Releasing the names of police perpetrators was one of BLM Toronto’s demands when they spent two weeks camped outside Toronto police headquarters protesting the death of Andrew Loku, a father of five who was killed in his Toronto apartment building in July of 2015.

A heavily redacted version of the SIU report on his death was released in late April.

As some members of BLM Toronto have noted, if not for witnesses recording the incident on Hilda Street in Ottawa with their phones, it’s unlikely the police officers’ identities would be disclosed in Abdi’s case.

“Over 90 per cent of the police officers who have sexually assaulted somebody or murdered somebody, there’s been no accountability. They just walk off scot-free,” Pascale Diverlus, a BLM Toronto co-founder, told rabble.
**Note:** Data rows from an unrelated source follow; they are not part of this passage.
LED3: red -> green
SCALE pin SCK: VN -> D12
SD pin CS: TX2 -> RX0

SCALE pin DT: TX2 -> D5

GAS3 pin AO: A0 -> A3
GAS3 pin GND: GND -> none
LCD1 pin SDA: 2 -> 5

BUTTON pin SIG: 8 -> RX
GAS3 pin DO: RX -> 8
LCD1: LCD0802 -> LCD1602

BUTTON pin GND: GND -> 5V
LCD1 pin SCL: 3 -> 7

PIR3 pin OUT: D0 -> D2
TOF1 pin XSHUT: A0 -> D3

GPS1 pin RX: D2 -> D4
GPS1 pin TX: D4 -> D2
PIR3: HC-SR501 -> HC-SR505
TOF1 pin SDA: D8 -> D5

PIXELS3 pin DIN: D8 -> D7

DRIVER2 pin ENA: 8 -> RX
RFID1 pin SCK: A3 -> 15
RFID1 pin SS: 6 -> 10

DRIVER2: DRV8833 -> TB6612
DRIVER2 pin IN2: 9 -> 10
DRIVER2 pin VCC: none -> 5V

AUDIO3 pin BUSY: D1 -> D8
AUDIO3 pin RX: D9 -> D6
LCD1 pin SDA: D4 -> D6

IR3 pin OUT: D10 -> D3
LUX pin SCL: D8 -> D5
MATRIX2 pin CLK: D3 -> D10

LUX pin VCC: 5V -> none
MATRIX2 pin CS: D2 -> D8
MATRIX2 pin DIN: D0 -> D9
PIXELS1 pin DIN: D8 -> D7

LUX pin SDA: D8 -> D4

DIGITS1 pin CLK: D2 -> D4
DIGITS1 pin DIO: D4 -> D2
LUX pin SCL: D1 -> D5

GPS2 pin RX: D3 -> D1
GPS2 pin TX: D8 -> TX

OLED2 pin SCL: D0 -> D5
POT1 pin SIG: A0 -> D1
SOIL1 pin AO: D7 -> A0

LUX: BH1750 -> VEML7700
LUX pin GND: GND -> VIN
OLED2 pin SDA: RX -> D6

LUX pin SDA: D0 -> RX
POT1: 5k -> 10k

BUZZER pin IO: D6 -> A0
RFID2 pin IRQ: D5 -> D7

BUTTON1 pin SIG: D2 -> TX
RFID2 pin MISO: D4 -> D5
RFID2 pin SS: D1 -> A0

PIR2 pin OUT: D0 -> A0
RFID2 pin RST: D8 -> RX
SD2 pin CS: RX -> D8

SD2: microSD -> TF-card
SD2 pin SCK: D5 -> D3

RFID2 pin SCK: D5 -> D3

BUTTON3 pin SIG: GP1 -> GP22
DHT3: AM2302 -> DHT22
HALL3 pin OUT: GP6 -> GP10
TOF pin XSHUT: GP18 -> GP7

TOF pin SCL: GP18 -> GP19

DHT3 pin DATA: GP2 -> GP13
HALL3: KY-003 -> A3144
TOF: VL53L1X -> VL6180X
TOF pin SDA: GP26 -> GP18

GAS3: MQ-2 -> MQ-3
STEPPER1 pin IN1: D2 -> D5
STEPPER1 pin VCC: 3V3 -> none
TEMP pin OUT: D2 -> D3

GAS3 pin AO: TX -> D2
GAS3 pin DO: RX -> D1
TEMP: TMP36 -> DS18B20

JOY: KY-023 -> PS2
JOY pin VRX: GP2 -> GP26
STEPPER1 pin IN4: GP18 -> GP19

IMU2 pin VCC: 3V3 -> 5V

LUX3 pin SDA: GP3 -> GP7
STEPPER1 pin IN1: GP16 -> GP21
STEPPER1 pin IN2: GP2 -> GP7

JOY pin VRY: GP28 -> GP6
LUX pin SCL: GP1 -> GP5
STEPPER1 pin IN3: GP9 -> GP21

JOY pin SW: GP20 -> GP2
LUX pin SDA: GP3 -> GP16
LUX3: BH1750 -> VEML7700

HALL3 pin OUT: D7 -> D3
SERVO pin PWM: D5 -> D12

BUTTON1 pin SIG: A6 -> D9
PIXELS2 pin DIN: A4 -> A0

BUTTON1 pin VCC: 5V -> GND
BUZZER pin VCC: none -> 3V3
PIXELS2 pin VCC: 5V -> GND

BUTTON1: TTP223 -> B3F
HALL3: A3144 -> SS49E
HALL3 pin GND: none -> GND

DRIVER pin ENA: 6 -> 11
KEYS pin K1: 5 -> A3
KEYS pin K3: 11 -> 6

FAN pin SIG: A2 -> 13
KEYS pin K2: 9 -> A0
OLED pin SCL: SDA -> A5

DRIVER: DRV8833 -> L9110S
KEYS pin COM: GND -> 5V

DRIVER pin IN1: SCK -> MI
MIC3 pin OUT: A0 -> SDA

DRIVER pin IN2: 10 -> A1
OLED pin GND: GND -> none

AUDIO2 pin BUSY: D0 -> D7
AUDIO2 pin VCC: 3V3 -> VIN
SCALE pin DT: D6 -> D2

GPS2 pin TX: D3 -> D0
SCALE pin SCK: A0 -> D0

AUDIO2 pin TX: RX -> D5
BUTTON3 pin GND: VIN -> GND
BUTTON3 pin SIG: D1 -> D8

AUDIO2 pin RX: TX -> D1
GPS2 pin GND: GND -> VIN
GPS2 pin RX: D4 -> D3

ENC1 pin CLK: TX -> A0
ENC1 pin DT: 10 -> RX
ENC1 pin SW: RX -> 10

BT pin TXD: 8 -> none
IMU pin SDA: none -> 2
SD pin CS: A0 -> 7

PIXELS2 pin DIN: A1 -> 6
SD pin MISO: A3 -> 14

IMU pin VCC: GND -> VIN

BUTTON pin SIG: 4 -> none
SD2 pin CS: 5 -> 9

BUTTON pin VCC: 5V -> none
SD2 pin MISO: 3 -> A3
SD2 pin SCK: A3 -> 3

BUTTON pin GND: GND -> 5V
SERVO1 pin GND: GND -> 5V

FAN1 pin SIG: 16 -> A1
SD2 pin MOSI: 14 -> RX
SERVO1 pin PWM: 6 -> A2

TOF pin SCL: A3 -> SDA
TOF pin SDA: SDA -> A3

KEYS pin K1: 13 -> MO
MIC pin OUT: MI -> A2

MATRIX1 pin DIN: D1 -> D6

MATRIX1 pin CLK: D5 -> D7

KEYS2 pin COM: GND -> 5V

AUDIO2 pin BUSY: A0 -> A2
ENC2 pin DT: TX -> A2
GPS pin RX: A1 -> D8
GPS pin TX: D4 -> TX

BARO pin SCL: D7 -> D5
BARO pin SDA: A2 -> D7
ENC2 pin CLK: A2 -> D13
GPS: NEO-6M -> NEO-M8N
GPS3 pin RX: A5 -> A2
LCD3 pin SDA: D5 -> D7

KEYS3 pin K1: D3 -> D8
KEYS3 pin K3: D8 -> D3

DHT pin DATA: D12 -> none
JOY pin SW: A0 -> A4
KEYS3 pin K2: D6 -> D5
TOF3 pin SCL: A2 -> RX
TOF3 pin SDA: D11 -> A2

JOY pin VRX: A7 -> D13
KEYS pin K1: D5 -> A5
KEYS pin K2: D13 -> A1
Abdi’s death highlights the importance of addressing both anti-Black racism and ableism at an institutional level, and in our own communities, says Ware, whose work tackles gender-, race- and ability-based oppression.

“Our society has so much stigma about disability and about the presentation of the ‘crazy’ or disabled body in public space. There is a fucking moral panic that leads everyday people to call 911. When they see us behaving just how we behave in public space.”

“This increases our encounters with the police, it increases police brutality, and far too often, the death of Black disabled people at the hands of police and law enforcement, and this is what we saw in Ottawa.”

BLM members have made a point of centring intersecting issues in their demonstrations, including at the Pride parade in Toronto this summer, where they made the case that honouring police with a float disregards the historically damaging experiences Black queer community members have had with law enforcement.

“We won’t separate our issues out anymore: we want a revolution,” said Ware.

Photo: Steph Wechsler

The rally in Mississauga included performances from musicians, spoken word artists and youth poets, and speeches from Abdi Hagi Yusuf of the Toronto York Labour Council, Tracey Mann from the End Immigration Detention Network, and Rinaldo Walcott, the director of the Women and Gender Studies Institute at the University of Toronto.

Walcott conveyed the demand that communities are given transparent oversight over their police forces. “Nothing less will do,” he said. Without that critical accountability, community members will organize at the ballot next election.

“What we’re calling for is a different way of doing Black politics,” said Walcott.

“The time for begging is over — we will seize the lousy second-class citizenship that Black people have been offered in this place and we will demand better.”

Steph Wechsler is a freelance writer and master’s candidate at the Ryerson School of Journalism.